# WHAT NEEDS TO BE DONE:
From the line containing "元封回忆说：「到这时，他表现" to the end of the entries, return every line exactly, both ends included, and add nothing.

[Records from a dataset]
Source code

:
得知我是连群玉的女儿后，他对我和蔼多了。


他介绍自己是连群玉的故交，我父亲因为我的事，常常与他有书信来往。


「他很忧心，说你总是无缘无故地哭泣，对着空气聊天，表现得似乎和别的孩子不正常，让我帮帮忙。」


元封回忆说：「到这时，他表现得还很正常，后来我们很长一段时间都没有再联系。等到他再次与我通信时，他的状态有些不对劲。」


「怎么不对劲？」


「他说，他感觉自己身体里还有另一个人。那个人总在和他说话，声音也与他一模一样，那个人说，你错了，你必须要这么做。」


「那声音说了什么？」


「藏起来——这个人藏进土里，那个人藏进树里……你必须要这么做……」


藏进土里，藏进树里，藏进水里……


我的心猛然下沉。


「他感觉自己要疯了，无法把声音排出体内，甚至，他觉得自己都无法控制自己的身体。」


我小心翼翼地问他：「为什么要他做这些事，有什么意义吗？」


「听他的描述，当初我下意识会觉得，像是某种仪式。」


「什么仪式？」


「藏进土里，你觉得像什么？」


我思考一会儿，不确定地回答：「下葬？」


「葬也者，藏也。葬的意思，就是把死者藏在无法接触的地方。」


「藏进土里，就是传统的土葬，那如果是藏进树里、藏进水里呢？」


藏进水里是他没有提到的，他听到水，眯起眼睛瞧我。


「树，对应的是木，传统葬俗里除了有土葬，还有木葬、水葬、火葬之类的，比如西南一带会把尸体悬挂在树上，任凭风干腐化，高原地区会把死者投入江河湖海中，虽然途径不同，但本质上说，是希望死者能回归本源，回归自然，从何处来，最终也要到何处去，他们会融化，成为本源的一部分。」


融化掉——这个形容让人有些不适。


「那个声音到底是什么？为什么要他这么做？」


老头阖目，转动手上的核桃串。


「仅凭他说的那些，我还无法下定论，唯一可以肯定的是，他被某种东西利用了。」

# EXERCISE OUTPUT:
元封回忆说：「到这时，他表现得还很正常，后来我们很长一段时间都没有再联系。等到他再次与我通信时，他的状态有些不对劲。」


「怎么不对劲？」


「他说，他感觉自己身体里还有另一个人。那个人总在和他说话，声音也与他一模一样，那个人说，你错了，你必须要这么做。」


「那声音说了什么？」


「藏起来——这个人藏进土里，那个人藏进树里……你必须要这么做……」


藏进土里，藏进树里，藏进水里……


我的心猛然下沉。


「他感觉自己要疯了，无法把声音排出体内，甚至，他觉得自己都无法控制自己的身体。」


我小心翼翼地问他：「为什么要他做这些事，有什么意义吗？」


「听他的描述，当初我下意识会觉得，像是某种仪式。」


「什么仪式？」


「藏进土里，你觉得像什么？」


我思考一会儿，不确定地回答：「下葬？」


「葬也者，藏也。葬的意思，就是把死者藏在无法接触的地方。」


「藏进土里，就是传统的土葬，那如果是藏进树里、藏进水里呢？」


藏进水里是他没有提到的，他听到水，眯起眼睛瞧我。


「树，对应的是木，传统葬俗里除了有土葬，还有木葬、水葬、火葬之类的，比如西南一带会把尸体悬挂在树上，任凭风干腐化，高原地区会把死者投入江河湖海中，虽然途径不同，但本质上说，是希望死者能回归本源，回归自然，从何处来，最终也要到何处去，他们会融化，成为本源的一部分。」


融化掉——这个形容让人有些不适。


「那个声音到底是什么？为什么要他这么做？」


老头阖目，转动手上的核桃串。


「仅凭他说的那些，我还无法下定论，唯一可以肯定的是，他被某种东西利用了。」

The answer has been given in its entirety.